Would You Watch Sister Wives?
Polygamy is having a moment. Anyone who has seen HBO's fictional account of a polygamous family, Big Love, knows this. Beyond the tube, several novels came out this year on the same topic: Brady Udall's The Lonely Polygamist and David Ebershoff's The 19th Wife. While fictitious accounts of life in a polygamous home might be more enthralling than real-life accounts, at least one sobering documentary, Sons of Perdition, has also been making the rounds in an attempt to shine some light on how the practice damages young people and rips apart families.
This fall, anyone with cable TV will be able to peer even further into the lives of a polygamous family on TLC's Sister Wives. Not wholly unlike Bill Paxton's character on Big Love, real life family man Kody Brown has three wives — Meri, Janelle, and Christine — and thirteen children. Brown's family, which hails from Utah, is known as Fundamentalist Mormon, a term used to describe small sects that adhere to older practices, such as polygamy, now banned by the Church of Jesus Christ of Latter Day Saints. (Modern LDS members tend to object to Fundamentalist Mormons using the term "Mormon" due to that conflation of fringe polygamous groups with the mainstream church.)

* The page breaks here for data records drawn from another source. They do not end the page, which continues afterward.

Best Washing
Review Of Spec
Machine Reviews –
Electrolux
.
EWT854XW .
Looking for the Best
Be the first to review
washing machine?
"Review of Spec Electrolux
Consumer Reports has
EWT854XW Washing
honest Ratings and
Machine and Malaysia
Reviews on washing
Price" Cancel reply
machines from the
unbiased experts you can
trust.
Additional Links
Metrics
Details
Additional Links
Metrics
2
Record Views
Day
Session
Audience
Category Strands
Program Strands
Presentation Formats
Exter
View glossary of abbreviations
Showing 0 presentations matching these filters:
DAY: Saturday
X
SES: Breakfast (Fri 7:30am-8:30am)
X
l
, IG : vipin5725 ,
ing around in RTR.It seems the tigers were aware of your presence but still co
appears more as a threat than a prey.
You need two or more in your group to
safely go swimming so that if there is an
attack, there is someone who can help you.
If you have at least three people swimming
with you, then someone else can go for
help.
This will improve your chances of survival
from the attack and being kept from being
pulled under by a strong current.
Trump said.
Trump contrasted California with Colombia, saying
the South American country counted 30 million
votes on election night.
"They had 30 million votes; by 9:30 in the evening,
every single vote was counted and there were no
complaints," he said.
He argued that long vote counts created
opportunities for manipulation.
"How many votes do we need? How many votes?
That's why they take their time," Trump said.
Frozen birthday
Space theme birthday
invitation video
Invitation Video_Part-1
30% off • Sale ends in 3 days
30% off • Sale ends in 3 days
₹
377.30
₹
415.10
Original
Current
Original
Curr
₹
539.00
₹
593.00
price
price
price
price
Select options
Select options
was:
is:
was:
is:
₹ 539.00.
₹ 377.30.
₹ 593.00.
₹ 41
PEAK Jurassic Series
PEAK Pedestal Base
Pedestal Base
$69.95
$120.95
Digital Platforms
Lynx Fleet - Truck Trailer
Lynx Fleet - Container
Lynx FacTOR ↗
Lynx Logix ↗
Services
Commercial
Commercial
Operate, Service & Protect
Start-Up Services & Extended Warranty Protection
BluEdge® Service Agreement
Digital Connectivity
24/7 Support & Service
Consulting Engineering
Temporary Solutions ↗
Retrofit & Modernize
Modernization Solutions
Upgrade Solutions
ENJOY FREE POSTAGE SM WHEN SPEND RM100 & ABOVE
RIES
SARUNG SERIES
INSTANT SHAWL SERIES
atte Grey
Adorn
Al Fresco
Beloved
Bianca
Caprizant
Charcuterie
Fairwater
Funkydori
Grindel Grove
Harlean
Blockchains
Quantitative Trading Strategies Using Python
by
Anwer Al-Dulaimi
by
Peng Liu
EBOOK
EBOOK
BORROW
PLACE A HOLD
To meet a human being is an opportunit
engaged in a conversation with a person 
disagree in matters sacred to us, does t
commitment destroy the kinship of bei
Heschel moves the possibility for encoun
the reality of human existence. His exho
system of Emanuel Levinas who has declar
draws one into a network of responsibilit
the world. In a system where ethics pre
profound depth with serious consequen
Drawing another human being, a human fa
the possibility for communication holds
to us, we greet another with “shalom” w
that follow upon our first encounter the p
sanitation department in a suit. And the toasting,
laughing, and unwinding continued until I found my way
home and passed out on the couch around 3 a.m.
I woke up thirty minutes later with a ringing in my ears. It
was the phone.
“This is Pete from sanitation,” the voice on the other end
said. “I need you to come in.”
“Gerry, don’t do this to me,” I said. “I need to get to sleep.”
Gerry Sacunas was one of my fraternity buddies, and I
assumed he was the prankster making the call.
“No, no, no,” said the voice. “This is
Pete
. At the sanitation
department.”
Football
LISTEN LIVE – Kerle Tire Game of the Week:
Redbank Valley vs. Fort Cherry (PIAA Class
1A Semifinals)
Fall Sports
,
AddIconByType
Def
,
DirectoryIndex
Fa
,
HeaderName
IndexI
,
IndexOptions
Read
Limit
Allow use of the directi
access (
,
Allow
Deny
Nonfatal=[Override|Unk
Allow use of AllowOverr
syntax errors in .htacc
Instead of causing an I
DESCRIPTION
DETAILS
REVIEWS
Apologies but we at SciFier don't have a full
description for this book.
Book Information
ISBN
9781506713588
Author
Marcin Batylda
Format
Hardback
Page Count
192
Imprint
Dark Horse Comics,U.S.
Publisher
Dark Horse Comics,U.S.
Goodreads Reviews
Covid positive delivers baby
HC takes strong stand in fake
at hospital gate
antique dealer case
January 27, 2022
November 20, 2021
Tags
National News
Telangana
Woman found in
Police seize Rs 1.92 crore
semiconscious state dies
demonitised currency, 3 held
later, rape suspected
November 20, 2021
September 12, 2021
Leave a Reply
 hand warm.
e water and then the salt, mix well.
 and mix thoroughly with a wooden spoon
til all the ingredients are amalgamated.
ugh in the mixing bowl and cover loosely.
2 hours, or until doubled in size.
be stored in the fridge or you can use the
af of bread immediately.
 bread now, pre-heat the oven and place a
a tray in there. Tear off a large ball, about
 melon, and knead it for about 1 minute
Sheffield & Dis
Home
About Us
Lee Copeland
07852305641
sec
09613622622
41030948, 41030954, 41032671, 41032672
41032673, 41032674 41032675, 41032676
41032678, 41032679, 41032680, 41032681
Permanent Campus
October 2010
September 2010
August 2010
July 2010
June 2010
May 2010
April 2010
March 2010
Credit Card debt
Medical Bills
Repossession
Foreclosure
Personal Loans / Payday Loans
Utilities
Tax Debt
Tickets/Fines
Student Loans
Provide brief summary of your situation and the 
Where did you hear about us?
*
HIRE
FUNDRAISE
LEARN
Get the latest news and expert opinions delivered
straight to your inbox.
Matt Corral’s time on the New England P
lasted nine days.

The show begins with the family's decision to welcome a fourth wife, Robyn, who will bring three extra kids into the mix. Like other TLC shows of late, this one seems a bit more committed to playing up familial weirdness (a la Jon, Kate, and children) and religious fanaticism (a la breeding for God with the Duggars) than showcasing a family from which we can actually learn about alternative lifestyles. I hope I'll be wrong when the show premieres later this month, but it sure looks like a chance to fly one's freak flag rather than educate the masses about an already fairly misunderstood practice — and in this case, the margins of faith.
While I'm not given to judging what people do in their own homes, behind closed doors, I also have to wonder if polygamy doesn't give polyamory a bad name. It's one thing to be in an open relationship or have several (perhaps intertwined, pun intended) relationships at once. But one man having several wives is far different from couples (straight or queer) who equally explore fluid boundaries in their relationships. How would people react to a woman with three husbands being branded for television? What about four people trying to figure out the definition of their group relationship? Would it be an even bigger joke, an even more humorous example than the one set to be made by Brown's family? If anything, it seems like Sister Wives will glorify one lifestyle choice in the name of religion and patriarchal norms without making space for others based on other equally legitimate criteria, like love.